Cette confusion est largement signalée dans l’ouvrage. Le langage est un rapport au monde, une façon de le regarder. La langue d’est l’outil pour cela. On donne la priorité à l’outil. Or ce qui est essentiel c’est le langage. Le langage permet de penser le monde, de comprendre ce qu’on fait. Il donne du pouvoir aux enfants. Il permet de trouver sa place dans le collectif.

La place du jeu est aussi interrogée dans l’ouvrage. Quels jeux sont recommandés et pour quoi faire ?

Dans le nouveau programme, le jeu est un habillage pour faire passer la pilule des connaissances. Il est là pour cacher les savoirs comme si les enfants n’en voulaient pas. Anne Clerc-Georgy montre qu’il faut s’appuyer sur les jeux font spontanément, par exemple les jeux de faire semblant où ils imitent les adultes. Ce jeu de faire semblant est accompagné par l’enseignant qui obtient des informations sur ce qu’il doit travailler. L’enfant s’installe dans un scénario amené de la maison et progressivement le fait évoluer avec ce qu’il fait à l’école. Et cela aune forte incidence sur ses apprentissages. Petit à petit les enfants construisent des jeux où les objets changent de signification et la pensée se détache de l’objet et du mot. C’est une mise à distance de son expérience et c’est essentiel pour les apprentissages scolaires.
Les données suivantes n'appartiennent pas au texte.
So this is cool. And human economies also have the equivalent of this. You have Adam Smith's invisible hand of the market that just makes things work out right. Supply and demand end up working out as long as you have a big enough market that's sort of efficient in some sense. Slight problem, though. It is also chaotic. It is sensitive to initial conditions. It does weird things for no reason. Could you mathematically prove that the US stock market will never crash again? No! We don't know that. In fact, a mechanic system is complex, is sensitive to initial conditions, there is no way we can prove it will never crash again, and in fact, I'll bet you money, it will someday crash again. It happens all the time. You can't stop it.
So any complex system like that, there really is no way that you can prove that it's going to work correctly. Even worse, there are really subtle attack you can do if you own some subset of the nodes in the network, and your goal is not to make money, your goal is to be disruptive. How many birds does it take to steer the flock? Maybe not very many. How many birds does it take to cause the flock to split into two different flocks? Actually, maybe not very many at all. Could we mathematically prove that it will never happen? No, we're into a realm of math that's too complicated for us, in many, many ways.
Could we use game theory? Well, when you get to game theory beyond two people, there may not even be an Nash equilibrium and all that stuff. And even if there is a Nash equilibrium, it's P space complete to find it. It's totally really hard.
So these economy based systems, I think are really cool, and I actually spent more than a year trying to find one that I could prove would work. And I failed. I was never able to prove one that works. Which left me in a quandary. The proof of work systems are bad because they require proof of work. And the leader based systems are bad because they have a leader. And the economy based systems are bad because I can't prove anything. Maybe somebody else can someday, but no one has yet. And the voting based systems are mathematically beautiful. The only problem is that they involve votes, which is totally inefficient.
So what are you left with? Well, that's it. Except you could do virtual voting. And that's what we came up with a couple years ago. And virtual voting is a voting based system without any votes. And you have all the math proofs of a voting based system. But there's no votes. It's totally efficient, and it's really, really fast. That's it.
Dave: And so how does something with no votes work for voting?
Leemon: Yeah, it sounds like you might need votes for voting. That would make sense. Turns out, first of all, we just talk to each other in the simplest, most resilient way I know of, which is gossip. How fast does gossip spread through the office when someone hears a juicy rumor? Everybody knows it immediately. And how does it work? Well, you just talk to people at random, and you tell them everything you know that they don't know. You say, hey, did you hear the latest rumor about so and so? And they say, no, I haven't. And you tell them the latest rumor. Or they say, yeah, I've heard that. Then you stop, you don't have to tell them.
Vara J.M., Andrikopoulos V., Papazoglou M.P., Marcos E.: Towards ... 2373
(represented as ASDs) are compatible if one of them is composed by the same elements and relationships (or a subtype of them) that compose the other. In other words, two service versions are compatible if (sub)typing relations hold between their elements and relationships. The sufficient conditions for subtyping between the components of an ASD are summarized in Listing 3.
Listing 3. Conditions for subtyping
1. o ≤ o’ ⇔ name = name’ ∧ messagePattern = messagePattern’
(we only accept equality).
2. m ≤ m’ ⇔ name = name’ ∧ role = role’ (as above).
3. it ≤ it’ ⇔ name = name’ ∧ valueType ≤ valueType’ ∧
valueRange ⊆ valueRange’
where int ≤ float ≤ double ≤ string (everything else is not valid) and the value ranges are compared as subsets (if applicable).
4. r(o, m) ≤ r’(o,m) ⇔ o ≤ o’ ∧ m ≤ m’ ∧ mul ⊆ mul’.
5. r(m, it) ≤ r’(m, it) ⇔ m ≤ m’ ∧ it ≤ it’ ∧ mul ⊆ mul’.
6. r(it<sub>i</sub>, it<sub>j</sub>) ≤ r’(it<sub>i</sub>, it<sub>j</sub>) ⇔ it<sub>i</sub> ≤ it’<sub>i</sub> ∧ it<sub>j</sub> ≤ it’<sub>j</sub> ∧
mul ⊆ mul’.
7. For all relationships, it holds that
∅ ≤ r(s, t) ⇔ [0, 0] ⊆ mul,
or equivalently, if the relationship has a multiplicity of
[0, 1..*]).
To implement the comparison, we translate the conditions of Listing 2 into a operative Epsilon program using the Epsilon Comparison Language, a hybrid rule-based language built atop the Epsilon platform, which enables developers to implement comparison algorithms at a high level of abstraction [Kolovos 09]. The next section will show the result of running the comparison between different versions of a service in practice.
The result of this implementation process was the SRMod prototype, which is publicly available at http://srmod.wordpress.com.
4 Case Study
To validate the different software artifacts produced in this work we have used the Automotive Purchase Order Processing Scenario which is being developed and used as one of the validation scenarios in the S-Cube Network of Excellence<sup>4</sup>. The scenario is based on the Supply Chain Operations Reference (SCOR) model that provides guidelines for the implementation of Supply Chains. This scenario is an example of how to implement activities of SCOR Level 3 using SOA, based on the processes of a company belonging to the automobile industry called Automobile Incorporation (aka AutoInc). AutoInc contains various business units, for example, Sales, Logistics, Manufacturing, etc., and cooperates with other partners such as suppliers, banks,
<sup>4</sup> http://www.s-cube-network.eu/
Qu’a changé la réforme des programmes au regard des objectifs de l’école maternelle ?

Elle omet de considérer les enfants comme des sujets. On a l’impression que les enfants doivent se remplir de connaissances indispensables, de savoirs fondamentaux réduits au minimum. Des évaluations ne peuvent que stigmatiser les enfants. Les programmes de 2015 méritaient plus de temps pour leur mise en place. Il faudrait vraiment arrêter de tout transformer sans arrêt, mieux prendre en compte les pratiques des enseignants et davantage faire confiance aux capacités des enfants.

Cette nouvelle école maternelle ne prépare pas à l’acculturation au monde scolaire. Ou alors dans une acception trop étroite.

Propos recueillis par François Jarraud

Viviane Bouysse, Véronique Boiron, Joël Briand, Anne Clerc-Georgy, Patrick Lamouroux, Maryse Rebière et Christine Passerieux, L’école maternelle face à ses enjeux. Créer les conditions de l’égalité. Les éditions de l’atelier. ISBN : 9782708253803

Extrait de cafepedagogique.net du 08.09.21

 

Note du QZ : Viviane Bouysse est membre du Conseil scientifique de l’OZP.